2. Why did you write a blog about him starting from something that happened 2 months ago?


Answer to number 1: My grandfather has called me worm ever since i can remember. I was always his little worm. I was his first girl grandchild. Sometimes i think i am his favorite too. Although he HATES my tattoos. I never asked him why he calls me worm. I have always just been his worm; no questions asked.


Answer to number 2: I don't know why i started with that. It just popped into my head. I do have a reason for writing this. He is my only grandparent left. I actually never met my grandparents on my dads side. My gran died 4 years ago and well my pop has been doing well without her. They say when one passes the other goes down hill. Well hes been alright. A few heart problems, but hell hes been dealing with those since 1977. Last night i went over there to pick up some stuff my mom left for me there. My grandfather is talking to me and then he says come here...so i walk over there and he has his hands cupped like he has something in them. My pop is a big joker so i thought he was just messing with me. So i told him I'm not gonna grab for whats in his hands, just to give it over. Well he gives me this necklace outta the blue! For no reason. Its such a beautiful chain and it has a tiny guardian angel on it. "You still like angels right?""Yes pop, I love them". I never really thought about it, but he is my hero. He was in the army for years. Served in our wars. Experienced earth quakes. Had 8 Children. Drove a hook and ladder in the fire department. Had to watch one of his own children pass before him. Have a marriage that lasted decades. Still works even though he don't get paid. Was told he wouldn't live past the year 1982 and hes STILL here!!!


"His teeth are like the stars they come out at night" -Quoted by Aquilla da Hun - age 7.


My grandfather had his first open heart surgery in 1977 . The doctors told him he wouldn't live another few years. I am sure he outlived those doctors. Many surgeries, many hospital stays, hundreds of medications and 32 years later, that phone call. He had suffered a major heart attack. Only the slightest brain function - that was telling his body to breathe. He would never be the Pop we all remembered. He was being kept alive on a machine. The hardest couple days of my life followed. The family fighting, crying, threatening each other. All the while trying to figure out what to do. I knew what he didn't want...to be on a machine. The time came and most the family agreed to take him off. The others - they were just greedy. Trying to keep him alive, and for what? He would never look in your eyes. You would never hear his voice. I never lost hope that a 'miracle' could happen. I was scrutinized by my family because of my outlook on the situation. Frowned upon because I was a strong believer in following his wishes - not to be kept alive by machine. But I knew, he was not there anymore. Watching his body struggle for air. Never knowing if that was his last breath. Rubbing his cold feet because it was his favorite thing when he was stuck in a hospital bed. He stayed around for another two days and passed on May 3rd. We buried him 4 days before my birthday.

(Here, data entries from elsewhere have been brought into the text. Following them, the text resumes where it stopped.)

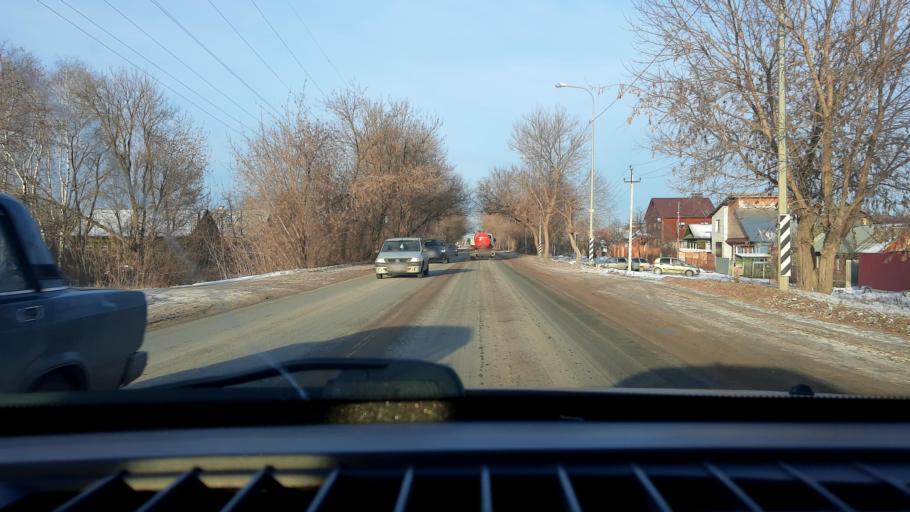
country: RU
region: Nizjnij Novgorod
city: Bor
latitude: 56.3665
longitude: 44.0705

Putting together the celebration of life photo album, it made me realize how grateful I was to even have him in my life. He could have died before I was even born.

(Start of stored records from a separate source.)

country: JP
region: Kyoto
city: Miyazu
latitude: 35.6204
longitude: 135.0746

I still have not been to the house where he lived. (sorry Aunt Donna) I still sometimes think it never happened. It was all a dream. But it wasn't. Death brings out the worst in families. I am thankful not to be experiencing it first hand, since I am a grandchild and not one of his children. I am also thankful to think about this kind of situation in my future. I am an only child. I will not have to fight other people for the 'fortunes' my parents will leave me. But I will have to go that road alone. I will not have the comfort of a siblings shoulder to cry on. (Once again, pros and cons).

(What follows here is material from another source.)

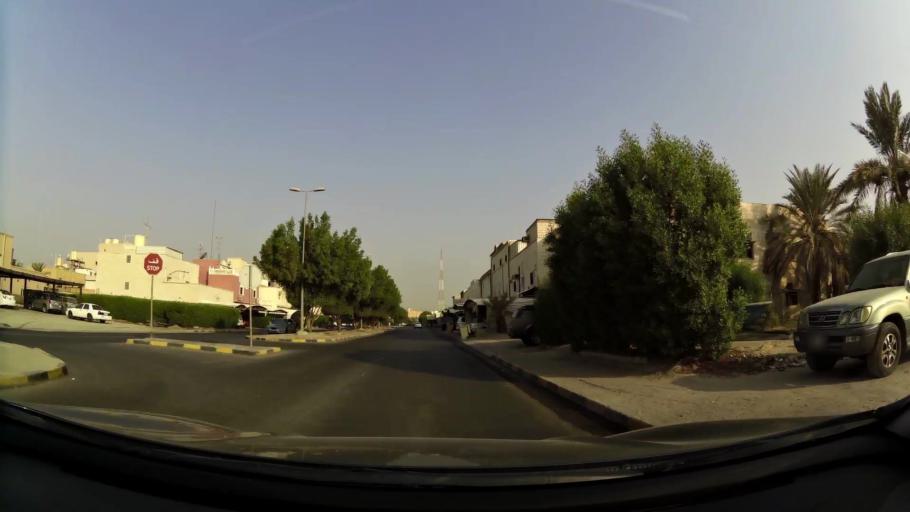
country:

I would like to think that this would bring our family together. I fear, it is only pushing us further apart. I just hope that he is not looking down upon his family and seeing all the hate and fighting. I just think of all the fond memories I have had with my Pop. That is what everyone should think of. A material object like money or his favorite shirt or pillow, means nothing. If only those people could see more clearly at the things that mean the most. Family.